A: Well, I spend entirely too much time in coffeeshops. It’s gotten to the point that I can often tell the blend of bean from taste (though I haven’t perfected it yet). I get free caffeine from more than one shop (mostly, I think because I’m too much a regular to actually have to pay). I love the scene. Different cafes have entirely different moods. I’ve found I really like the ones that have a motley assortment of regulars who slowly become a part of the local flavor.
As for a favorite drink, try a Chai Tea Latte with a double Espresso shot. Very good.
Q: In general, where do you see yourself and this great game going?
A: Well, I expect to become a fixture on Pro Tour once again. In the next year, I’d like to make another Top 8 (even at a Grand Prix). As for the game, if WotC keeps putting out sets like Invasion Block, I think the game will be fine. If they keep doing Urza’s Block, bye-bye Magic. The heartblood of this game is a happy populace. Good sets make people happy.
offNet: Adrian Sullivan @#$ Game Theorist – Coffee Addict $#@
_EFNET: Corrupter @#$ Writer – Eccentric – Ta’veren $#@
USENET: The Corrupter @#$ Romantic – Hedonist – HSTHSTS $#@
e-mail: [email protected] @#$ Super-Genius – Geekboy – Fool $#@
In leading up to doing this interview with Adrian, the situation concerning Casey McCarrell’s cheating at Nationals was (and still is) a hot topic.
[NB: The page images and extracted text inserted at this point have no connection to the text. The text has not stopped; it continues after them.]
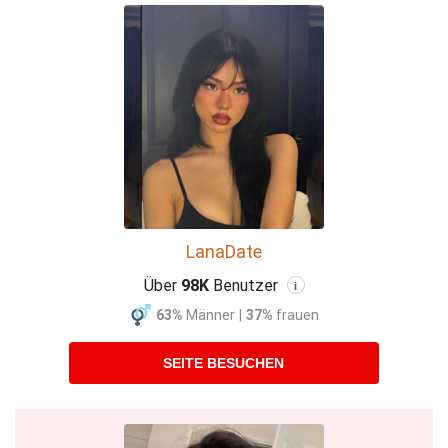
LanaDate
Über
98K
Benutzer
i
63%
Männer
|
37%
frauen
SEITE BESUCHEN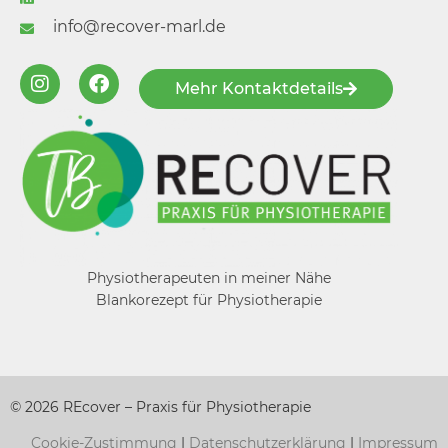
info@recover-marl.de
Mehr Kontaktdetails
Physiotherapeuten in meiner Nähe
Blankorezept für Physiotherapie
© 2026 REcover – Praxis für Physiotherapie
Cookie-Zustimmung
|
Datenschutzerklärung
|
Impressum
I believe it was Greg Smith who put forth on badmagictech that all of the players that McCarrell played should be something akin to upset. I countered by looking at the list of his opponents, with the likes of Sullivan, Turian, and a host of other PT vets, that I thought it was unlikely that they would allow themselves to be cheated; now I’m not so sure.
What I seem to see is that often even these top players were not terribly concerned with protecting themselves from being cheated. Sullivan was aware of McCarrell’s previous sanction from the DCI, yet because he and McCarrell were somewhat friendly, he played on from a perspective that McCarrell wouldn’t cheat him. Turian wrote as well that he wasn’t paying much attention either to McCarrell’s shuffling. McCarrel was seemingly feeling pretty bold that day. How many did he cheat and who else was feeling as bold?
When one ties those things up with what was presented by Seth Burn, which is that groups of top name pro players believe that as many as four to six of the top eight players at Nationals are cheats or have cheated in DCI sanctioned magic, the picture, in my opinion, becomes almost surreal.
In the end, I think that if the top pros who aren’t cheating want to clean up the game the DCI is now giving them their chance. It seems that things have changed perhaps a bit of late, and that the DCI is more willing to enforce the rules and enact penalties. It would seem to be a time for those that aren’t cheating to perhaps get together and be proactive in watching for those who do cheat and then involving the DCI.